▶ **Exercise task**:
Copy out the data below without any change, starting at the line that contains "pose: elev=330.5 azim=124.2" and ending after the line that contains "Dot at: (356, 275)".

▶ **Data for the task**:
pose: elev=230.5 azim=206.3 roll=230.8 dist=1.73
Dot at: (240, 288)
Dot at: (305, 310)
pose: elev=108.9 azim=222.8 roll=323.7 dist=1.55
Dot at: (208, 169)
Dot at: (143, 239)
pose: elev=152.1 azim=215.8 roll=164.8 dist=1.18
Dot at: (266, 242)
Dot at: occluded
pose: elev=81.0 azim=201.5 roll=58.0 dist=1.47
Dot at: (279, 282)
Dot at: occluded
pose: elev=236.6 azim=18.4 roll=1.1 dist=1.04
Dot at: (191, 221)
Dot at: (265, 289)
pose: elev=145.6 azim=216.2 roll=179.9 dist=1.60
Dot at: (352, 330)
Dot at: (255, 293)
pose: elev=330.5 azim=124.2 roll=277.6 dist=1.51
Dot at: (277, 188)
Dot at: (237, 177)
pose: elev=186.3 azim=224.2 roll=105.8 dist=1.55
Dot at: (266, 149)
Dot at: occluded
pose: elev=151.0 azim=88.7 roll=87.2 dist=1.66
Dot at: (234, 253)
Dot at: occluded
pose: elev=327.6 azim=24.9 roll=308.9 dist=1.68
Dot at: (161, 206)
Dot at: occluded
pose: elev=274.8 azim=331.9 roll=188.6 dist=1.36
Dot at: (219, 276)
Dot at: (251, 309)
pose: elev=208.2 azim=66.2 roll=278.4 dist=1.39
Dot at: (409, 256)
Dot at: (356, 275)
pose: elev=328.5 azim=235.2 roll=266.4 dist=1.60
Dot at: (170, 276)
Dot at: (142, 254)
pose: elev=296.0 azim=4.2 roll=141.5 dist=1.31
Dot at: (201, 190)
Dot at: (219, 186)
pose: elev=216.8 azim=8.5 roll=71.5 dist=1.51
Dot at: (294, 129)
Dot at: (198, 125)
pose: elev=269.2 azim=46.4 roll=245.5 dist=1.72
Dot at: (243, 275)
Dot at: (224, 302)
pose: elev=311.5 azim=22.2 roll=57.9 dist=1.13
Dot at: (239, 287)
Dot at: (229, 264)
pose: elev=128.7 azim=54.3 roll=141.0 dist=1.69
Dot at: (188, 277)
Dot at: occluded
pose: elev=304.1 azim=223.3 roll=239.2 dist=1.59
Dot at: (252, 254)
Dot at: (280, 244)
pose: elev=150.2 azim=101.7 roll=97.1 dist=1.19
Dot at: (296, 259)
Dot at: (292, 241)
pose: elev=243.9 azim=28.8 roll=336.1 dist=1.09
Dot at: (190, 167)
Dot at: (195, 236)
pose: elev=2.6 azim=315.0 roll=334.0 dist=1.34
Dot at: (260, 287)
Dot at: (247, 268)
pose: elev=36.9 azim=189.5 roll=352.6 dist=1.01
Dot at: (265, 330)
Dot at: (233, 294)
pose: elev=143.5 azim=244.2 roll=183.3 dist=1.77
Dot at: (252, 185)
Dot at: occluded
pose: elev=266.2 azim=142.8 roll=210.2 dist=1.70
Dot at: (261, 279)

▶ **Final result**:
pose: elev=330.5 azim=124.2 roll=277.6 dist=1.51
Dot at: (277, 188)
Dot at: (237, 177)
pose: elev=186.3 azim=224.2 roll=105.8 dist=1.55
Dot at: (266, 149)
Dot at: occluded
pose: elev=151.0 azim=88.7 roll=87.2 dist=1.66
Dot at: (234, 253)
Dot at: occluded
pose: elev=327.6 azim=24.9 roll=308.9 dist=1.68
Dot at: (161, 206)
Dot at: occluded
pose: elev=274.8 azim=331.9 roll=188.6 dist=1.36
Dot at: (219, 276)
Dot at: (251, 309)
pose: elev=208.2 azim=66.2 roll=278.4 dist=1.39
Dot at: (409, 256)
Dot at: (356, 275)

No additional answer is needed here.